§ RECORDS PROVIDED
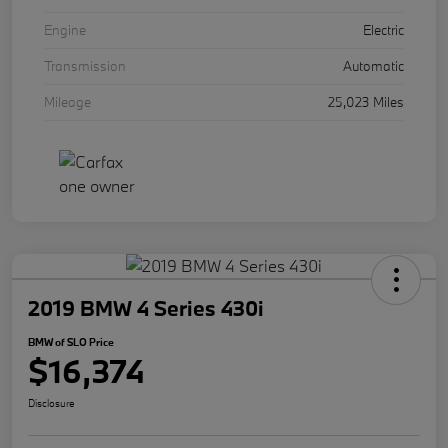
Engine
Electric
Transmission
Automatic
Mileage
25,023 Miles
2019 BMW 4 Series 430i
BMW of SLO Price
$16,374
Disclosure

§ WHAT YOU NEED TO DO
Transcribe every entry word for word, but omit the pictures.

§ THE COMPLETED TASK
Engine
Electric
Transmission
Automatic
Mileage
25,023 Miles
2019 BMW 4 Series 430i
BMW of SLO Price
$16,374
Disclosure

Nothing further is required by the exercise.